Upon arrival, everyone picks their bunks, unpacks, and admires one another’s gear.  We ponder over profound questions like whether sleeping bags or quilts are superior and whose dinner looks the most delicious.  Later on we enjoy a beautiful sunset, play a rousing game of Monopoly Deal, then gaze in wonder at the starlit sky.  No moon and no clouds means that our view of constellations such as Ka Makau Nui o Māui (Scoprio) is unobscured.  Hōkūnohoaupuni (The Milky Way) arches brightly over the mountains, moving slowly over us as Monday turns into Tuesday and our journey continues.

The new day begins with a discussion on how the night went.  How did you sleep?  Did you stay warm?  Who was snoring?  But we can’t sit and gab all day as there is a crater to explore.  Outside in the crisp morning air, the sun shines on the tops of the mountains and slowly makes its way down to the fields surrounding the cabin.  We decide to go down part of Kaupō Gap, admiring the well-made trail and many native plants like koa along the way. 

Earl coming down the trail after the group watches the sunrise

Taking time to admire the clouds and mountains in the distance

After a jaunt in the forest, we come back to the cabin for lunch with a view.  Then some of us head out again to do a loop in the crater.  Before that, though, people stop at “the cell spot” from which texts are sent and Duolingo streaks are kept.  On our excursion, we see many interesting sights and some cool examples of geological processes at work. 

The clouds are something, too!  Lenticular clouds above the mountains make the already otherworldly surroundings seem even more alien.  As we approach the cabin in the late afternoon, a slight drizzle from the approaching storm brings with it rainbows that are simply breathtaking.  Of course, it could also just be that we are exhausted and at 6,380 ft elevation.  Nevertheless, now it’s time to gear up for what will probably be a rainy night.

True to the forecast, it rained enough overnight to fill both the gutters and the mountainsides.  We watch the misty rain from the warm comfort of the cabin before part of the group decides to venture out in full armor to hunt down as many waterfalls as possible. 

The same walk down the gap that we did yesterday proves to be a totally different experience while drenched.  ʻŌhelo berries and lehua blossoms are covered in raindrops, and chutes that were dry yesterday now have freshwater cascading down them.  It is just lovely!

A couple hours later, back under shelter, we change into comfy clothes and hang our damp duds behind the cabin to dry.  Inside the cabin, people listen to music, read, and play games.  One person decides to leave for a hike into the crater, and the rest of us eat, talk story, and start packing for the trek out.  The sun makes an appearance just in time to help things dry a little faster before setting, and we enjoy another cloudless night of stargazing after dinner.

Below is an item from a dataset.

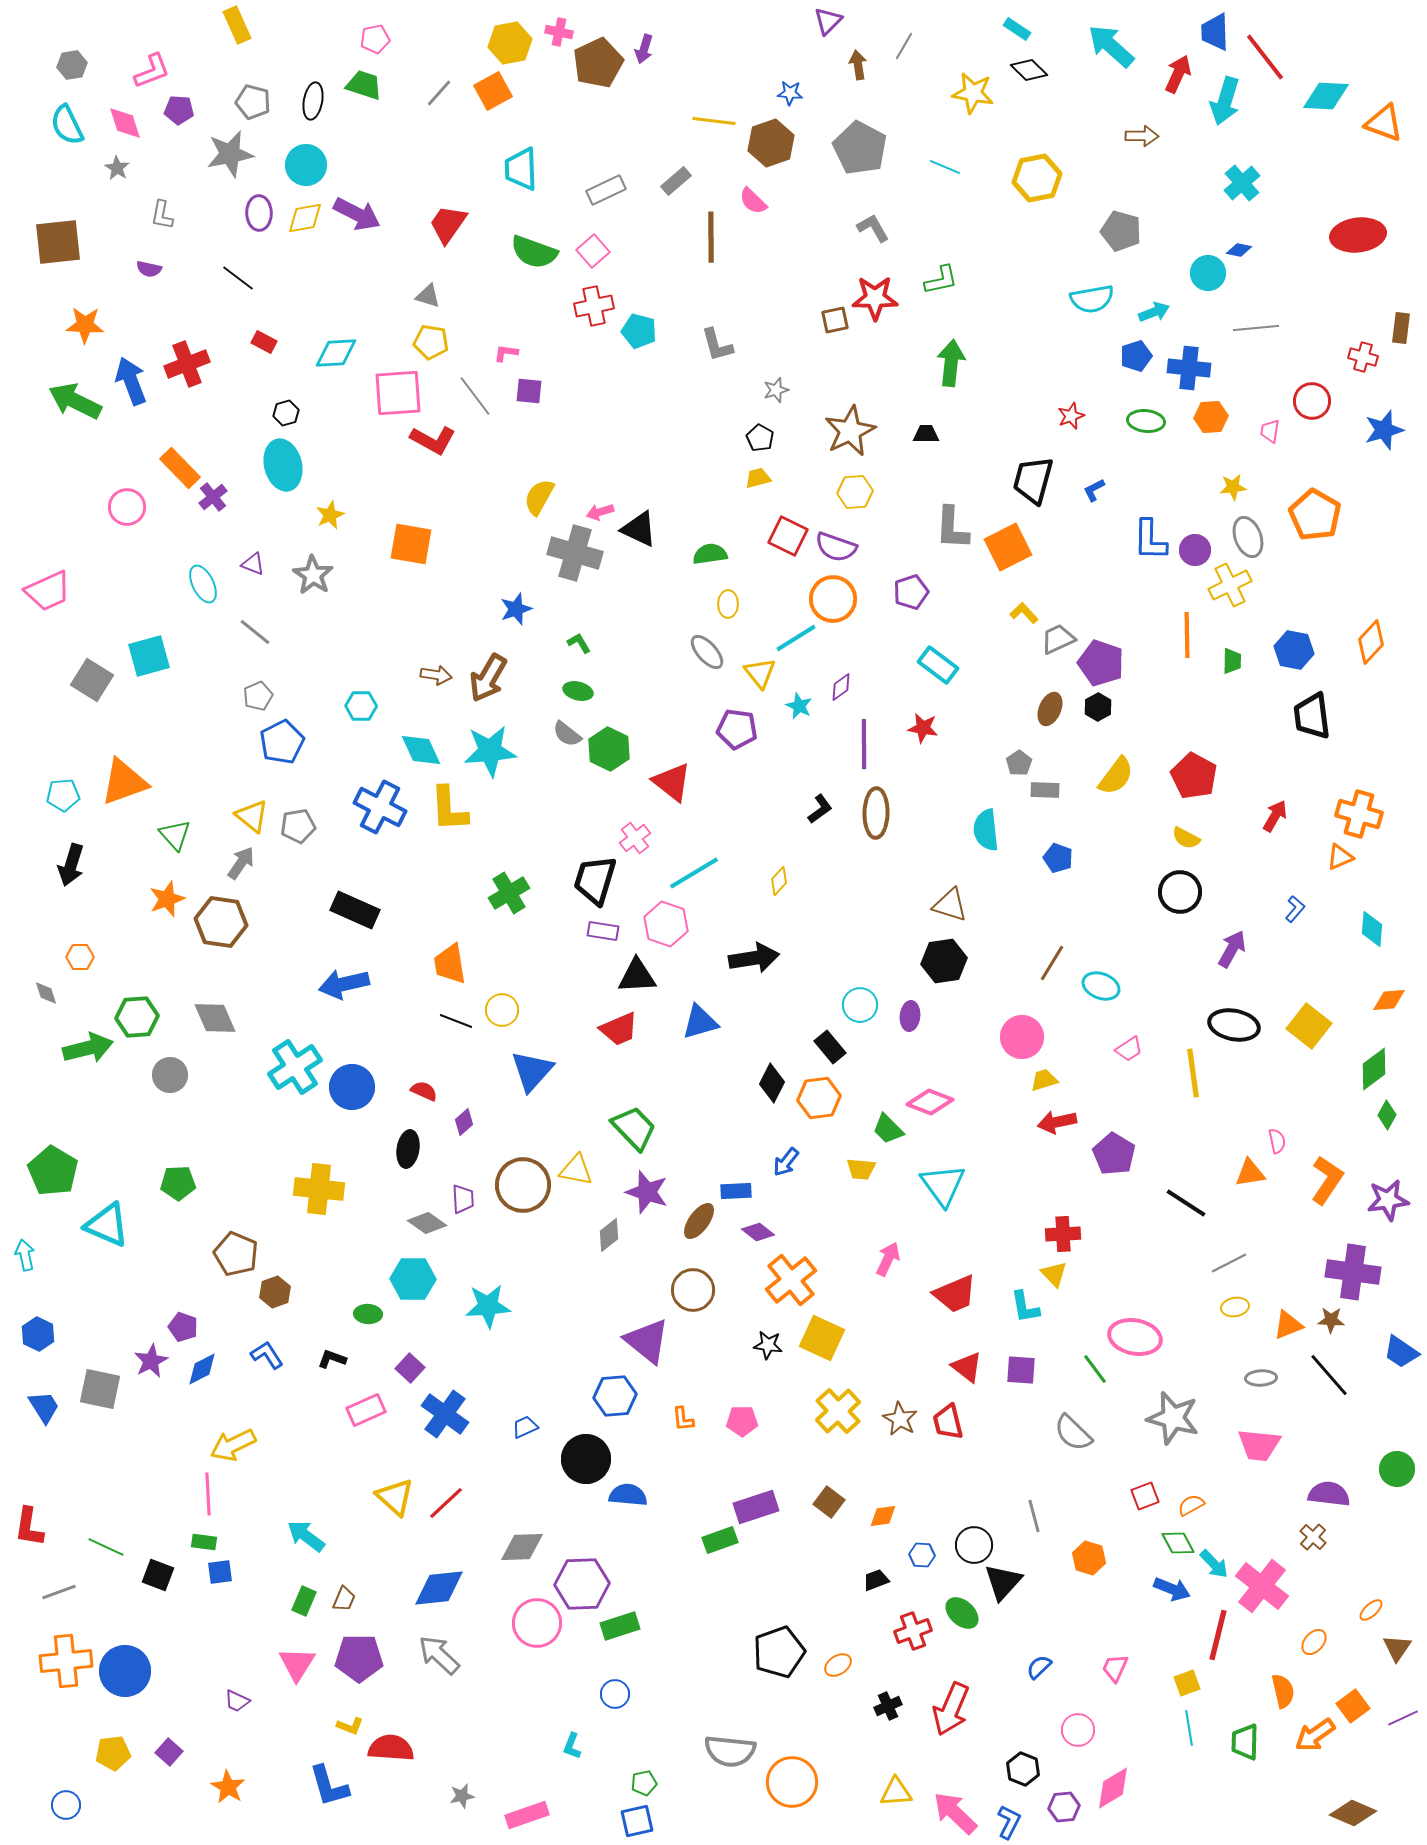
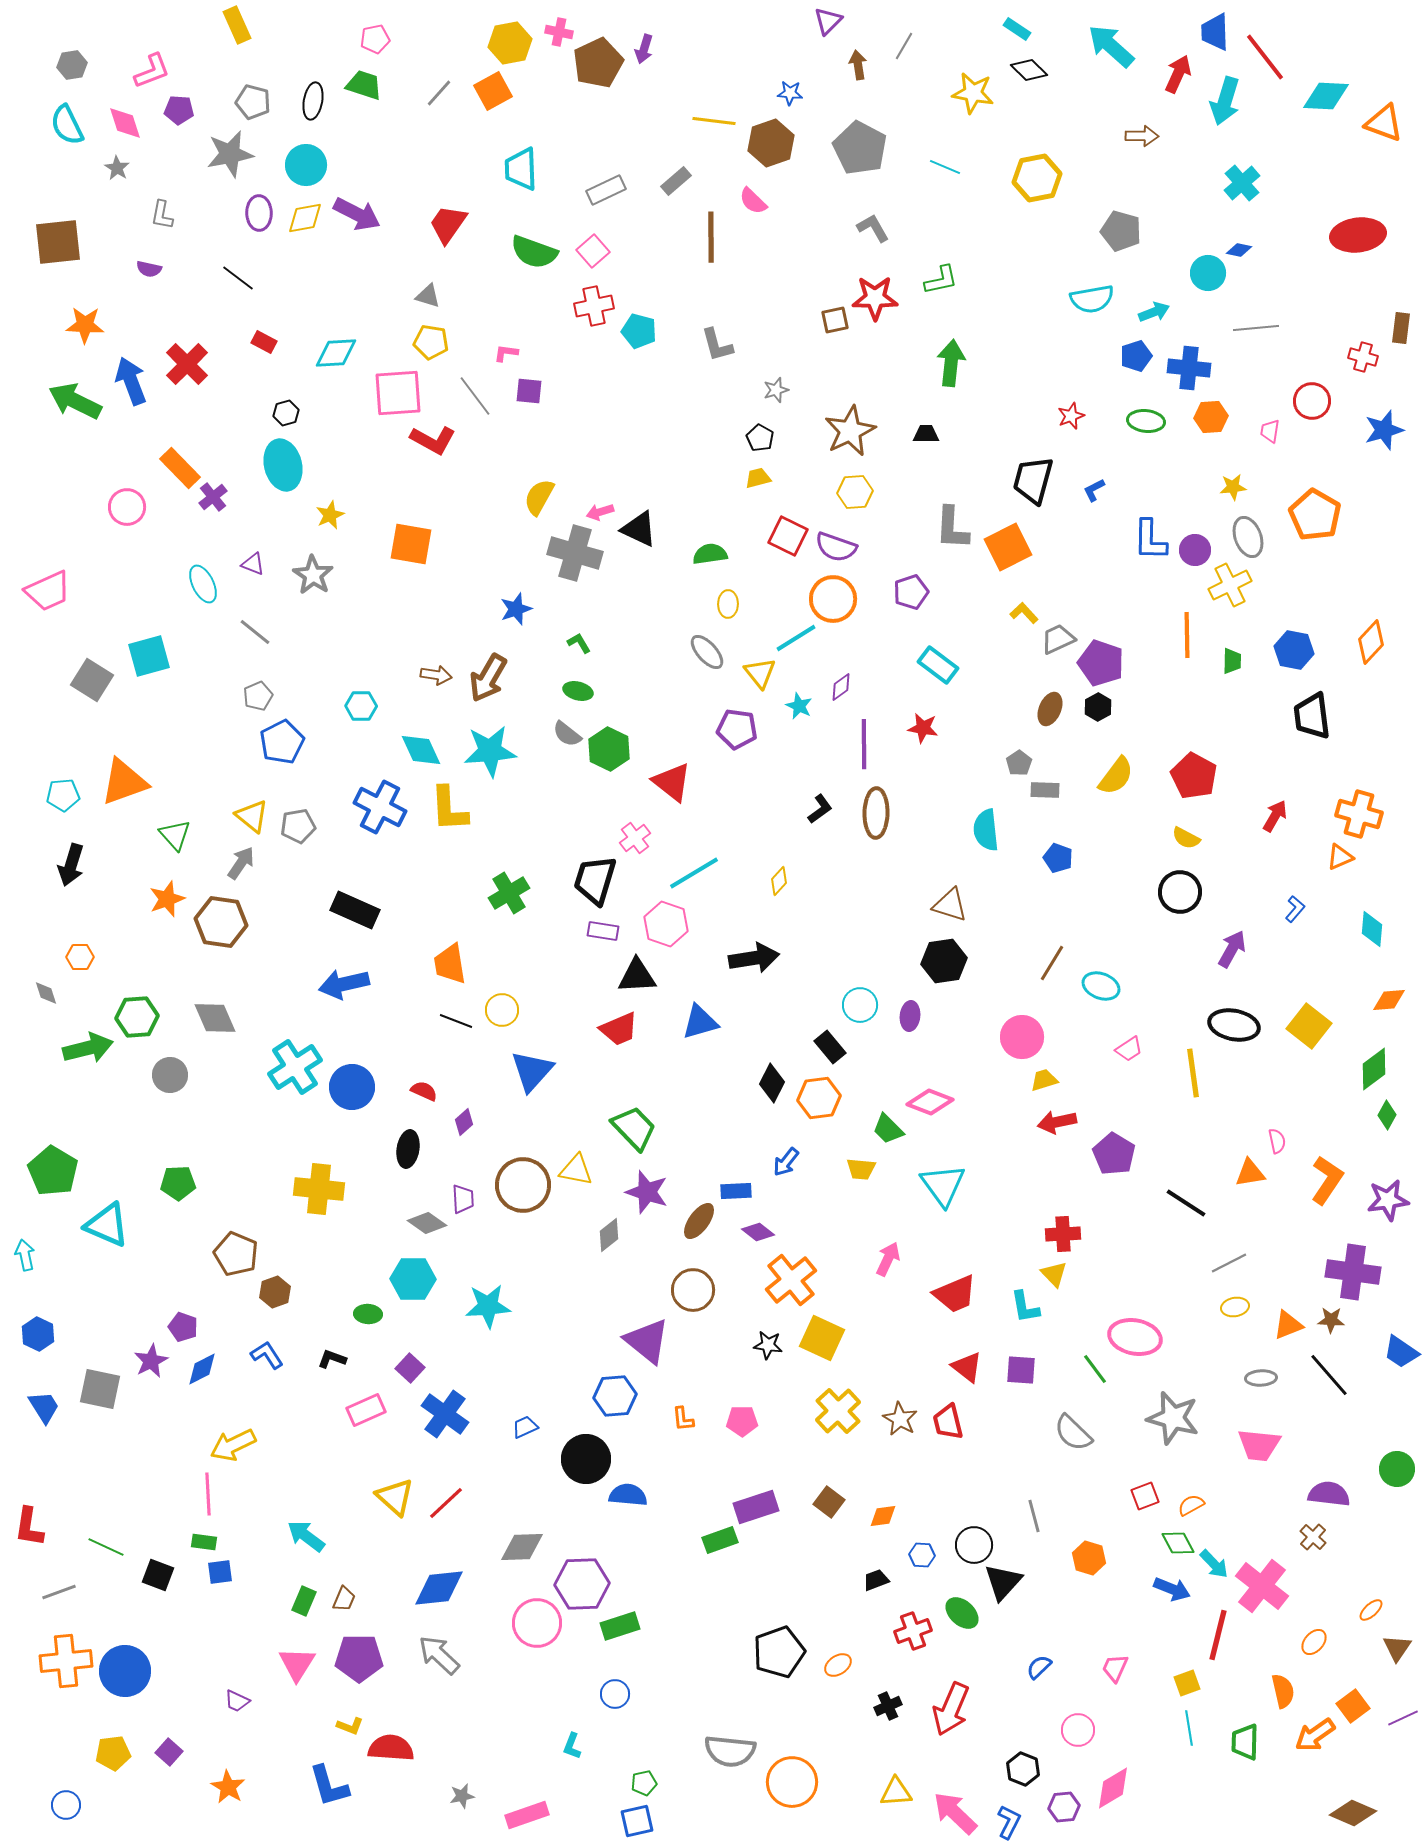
red cross at (187, 364): rotated 24 degrees counterclockwise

Everyone is up pretty early in the morning on Thursday in anticipation of our 10.4 mile journey out of the crater.  After a group photo, people check that they have everything, clean up the cabin, and start to leave.  The sun is behind us as we walk out, so it’s important to stop now and then and enjoy looking at it as it rises.  There is also more flora and fauna to enjoy like a special ʻiliahi (sandalwood) found only on Haleakalā, nohoanu (geraniums), and the native wolf spider.

It is no small feat climbing out of the crater, but there are lots of beautiful views along the way.  We ride the cinder cone roller coaster, circle the mounds of stone and sand, gaze at the lava tubes, and catch a break at Hōlua Cabin.  Then it is up the 3.7 miles of switchbacks where we gain 1,050 feet in elevation and a new sense of empathy for the hikers we saw going up Sliding Sands just a few days earlier.

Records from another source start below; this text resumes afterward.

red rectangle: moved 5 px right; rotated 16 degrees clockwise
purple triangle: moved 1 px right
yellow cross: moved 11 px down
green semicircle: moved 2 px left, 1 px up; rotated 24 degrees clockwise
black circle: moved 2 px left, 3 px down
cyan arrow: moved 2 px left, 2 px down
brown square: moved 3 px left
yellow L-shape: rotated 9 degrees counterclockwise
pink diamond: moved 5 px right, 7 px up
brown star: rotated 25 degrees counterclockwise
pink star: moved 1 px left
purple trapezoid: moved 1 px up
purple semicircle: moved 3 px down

One by one (or three), everyone makes their way to the Halemauʻu trailhead where our cars are waiting for us.  At 1:15 pm, the last of the group does a victory walk past the trail sign and joins the rest of us in changing shoes and talking about how great this trip turned out.  We huddle together for a moment of sunburnt and sweaty solidarity before going our own separate ways once again. 

Thank you to HTMC for providing opportunities for trips such as these.  I think I speak for everyone when I say that it was a wonderful experience.